Looking for a job now. Review the binary tree of the data structure! So implement it, but encountered some problems when creating a binary tree!

Tree. h

 
# Ifndef _ tree_h # DEFINE _ tree_h # include <stdio. h >#include <iostream >#include <stack> using namespace STD; typedef char elemtype; typedef struct node {elemtype data; struct node * left; struct node * right;} node; node * & getleft (node * & node); node * & getright (node * & node); void create (node * & node); void preordertraverse (node * & node ); void inordertraverse (node * & node); void postordertraverse (node * & node); void deletetree (node * & node); # endif
 

Tree. cpp

# Include "tree. H "Node * & getleft (node * & node) {return node-> left;} node * & getright (node * & node) {return node-> right ;} void create (node * & node) {elemtype ELEM; CIN> ELEM; If (ELEM = '#') {node = NULL; return ;} else {node = new node (); node-> DATA = ELEM; node-> left = NULL; node-> right = NULL; Create (getleft (node )); create (getright (node); // create (node-> left); // create (node-> right) ;}} void preordertraverse (node * & node ){ Cout <"first-order traversal tree:" <Endl; node * P = NULL; stack <node *> S; If (node = NULL) {cout <"tree is empty! "<Endl; return;} s. Push (node); While (! S. empty () {P = S. top (); S. pop (); cout <"node is:" <p-> data <Endl; If (p-> right! = NULL) {S. Push (p-> right);} If (p-> left! = NULL) {S. push (p-> left) ;}}void inordertraverse (node * & node) {cout <"middle-order traversal tree:" <Endl; node * P = NULL; stack <node *> S; S. push (node); While (! S. Empty () {While (P = S. Top ())! = NULL) {If (p-> left! = NULL) {S. push (p-> left);} else {break;} p = S. top (); S. pop (); cout <"node is:" <p-> data <Endl; If (! S. empty () {P = S. top (); S. pop (); cout <"node is:" <p-> data <Endl; S. push (p-> right) ;}}void postordertraverse (node * & node) {cout <"descending traversal tree:" <Endl; node * P = NULL; stack <node *> S; S. push (node); While (! S. Empty () {While (P = S. Top ())! = NULL) {If (p-> right! = NULL) {S. Push (p-> right);} If (p-> left! = NULL) {S. Push (p-> left) ;}else {break ;}// outputs the leftmost node! P = S. top (); S. pop (); cout <"node is:" <p-> data <Endl ;}} void deletetree (node * & node) {If (node! = NULL) {If (node-> left) {deletetree (node-> left);} If (node-> right) {deletetree (node-> right );} delete node; node = NULL ;}}

Main. cpp

 
# Include "tree. H" Void main () {node * root = NULL; Create (Root); inordertraverse (Root); preordertraverse (Root); deletetree (Root );}
 

 

When I call void create (node * & node); To transmit parameters, the parameters are pointer references.

If the function calls

 
Create (node-> left); Create (node-> right );
 

No problem!

But if we use the return value of the function to pass it, there will be a problem!

If our function is defined as this way

 
Node * getleft (node * & node) {return node-> left;} node * getright (node * & node) {return node-> right ;}
 

When calling

 
Create (getleft (node); Create (getright (node ));
 

The compiler will prompt an error!

Error c2664: 'create': cannot convert parameter 1 from 'struct node * 'to 'struct node *&'

The create function requires a pointer reference. If node-> left is correct, because node-> left is a pointer variable, and the pointer reference means the pointer itself, so there is no problem, and there is no replication.

However, if the returned value of the function is a pointer, it may be a copy of node-> left, not a reference.
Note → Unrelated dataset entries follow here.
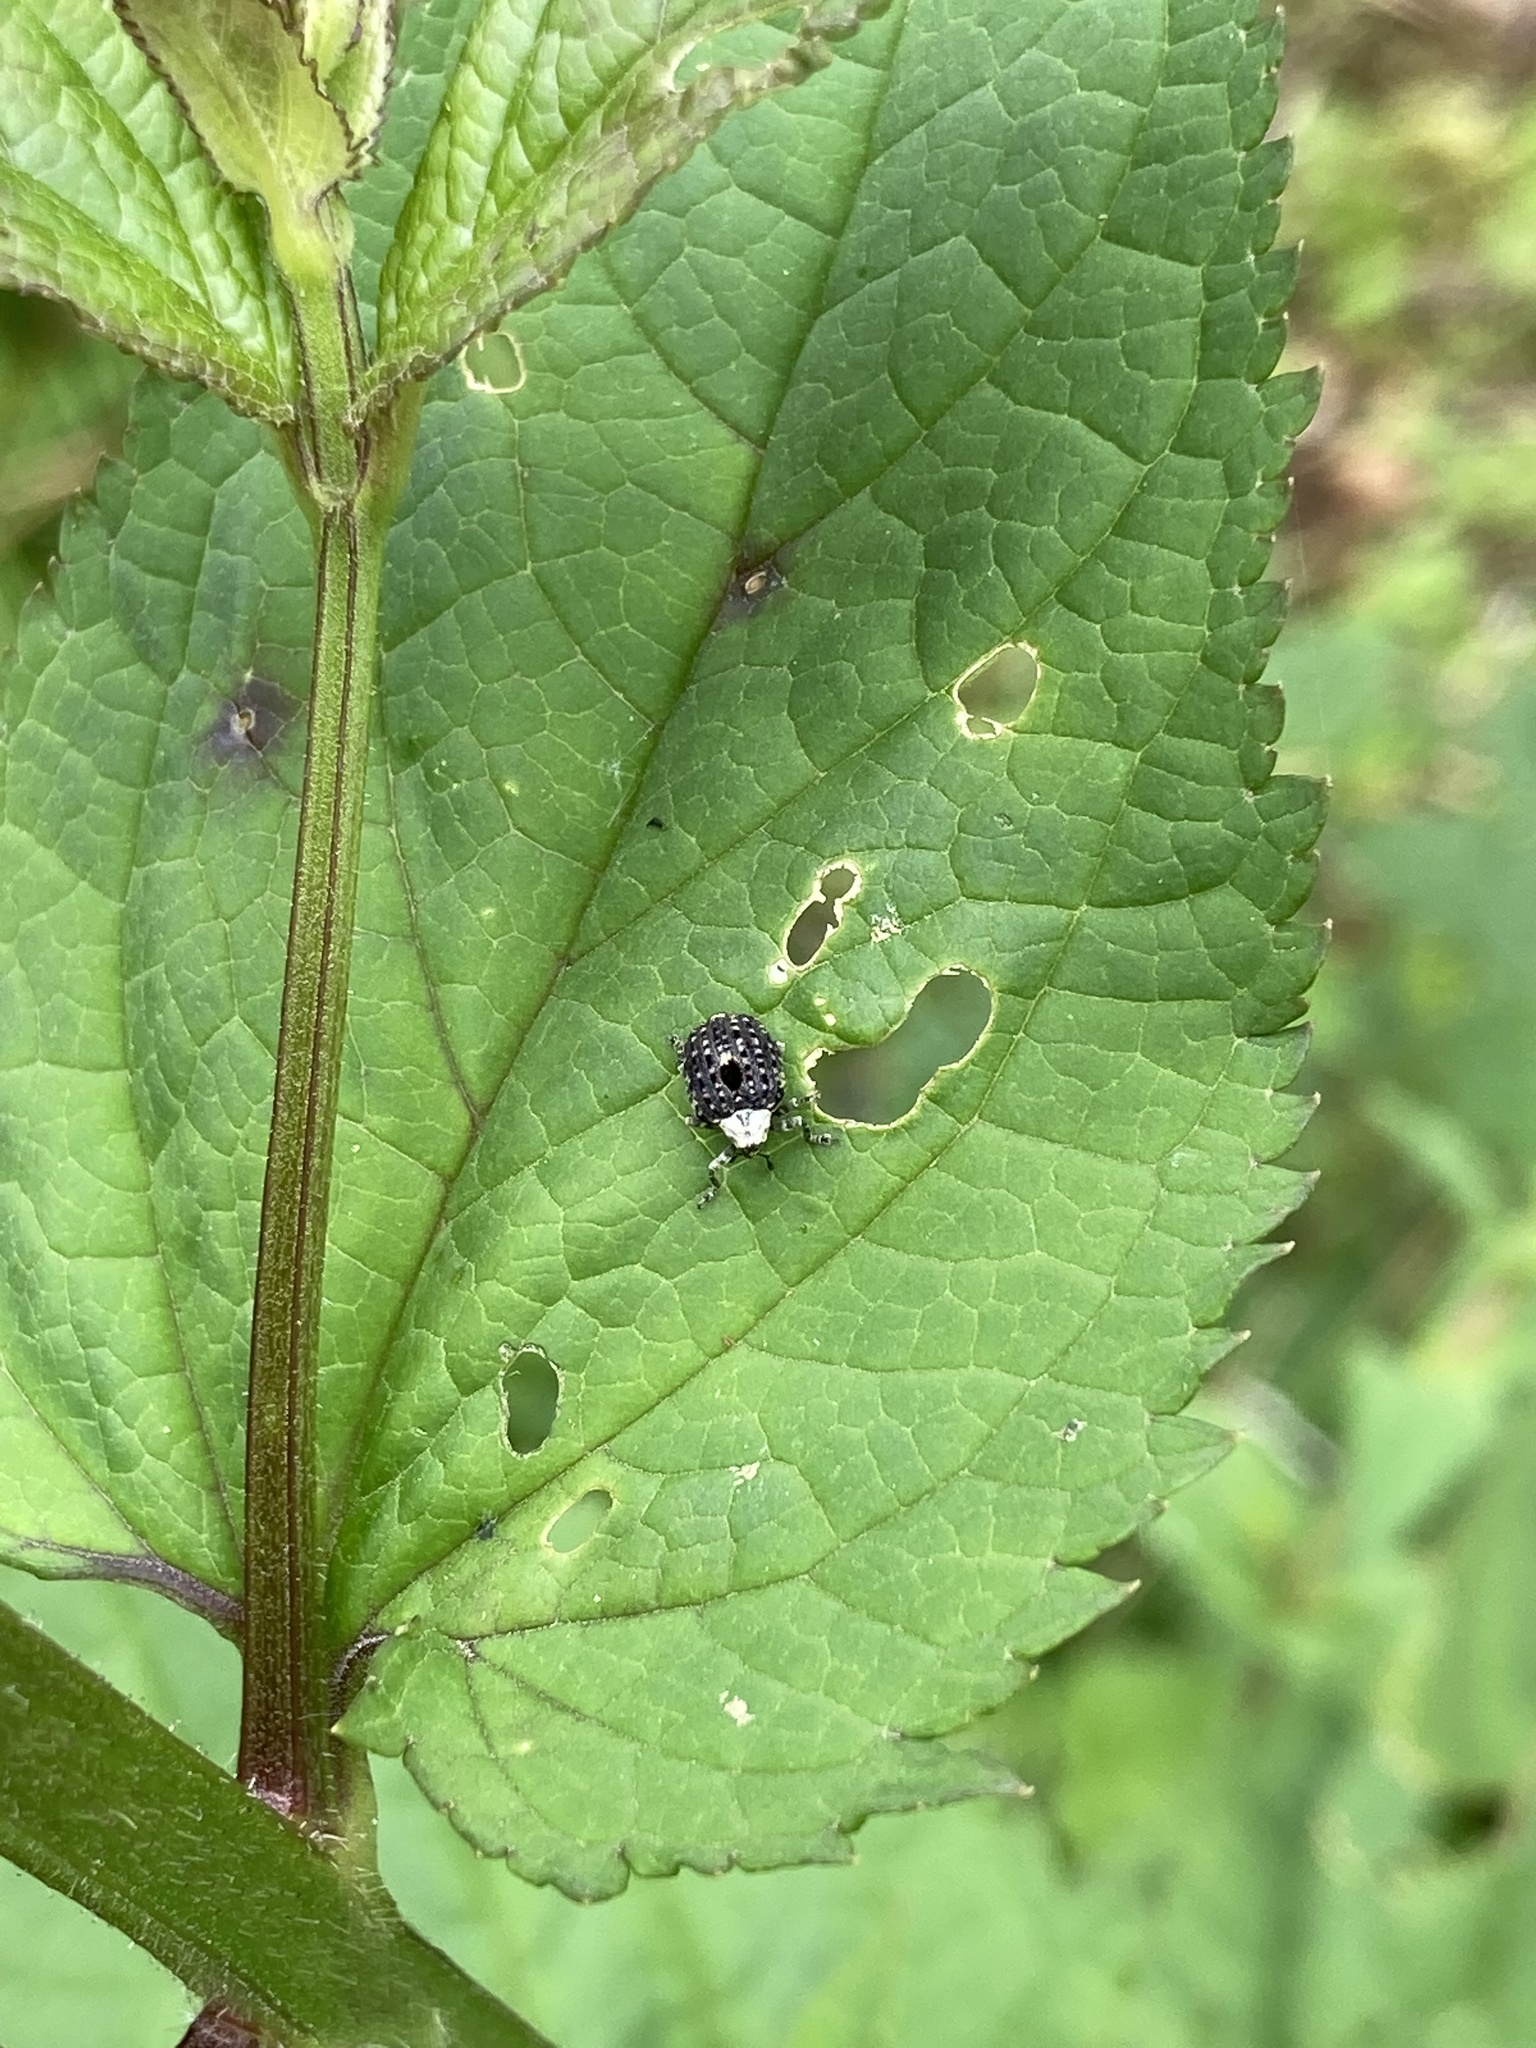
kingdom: Animalia
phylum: Arthropoda
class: Insecta
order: Coleoptera
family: Curculionidae
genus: Cionus
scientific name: Cionus scrophulariae
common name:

If the compiler passes, the operation is still a copy of the pointer. In this case, we need a pointer reference, so we can modify the return value of the function and return a pointer reference.

 
Node * & getleft (node * & node) {return node-> left;} node * & getright (node * & node) {return node-> right ;}
 

Therefore, when referencing a parameter, it is easier to pass it to a variable. If you want to pass a function return value, pay attention to it!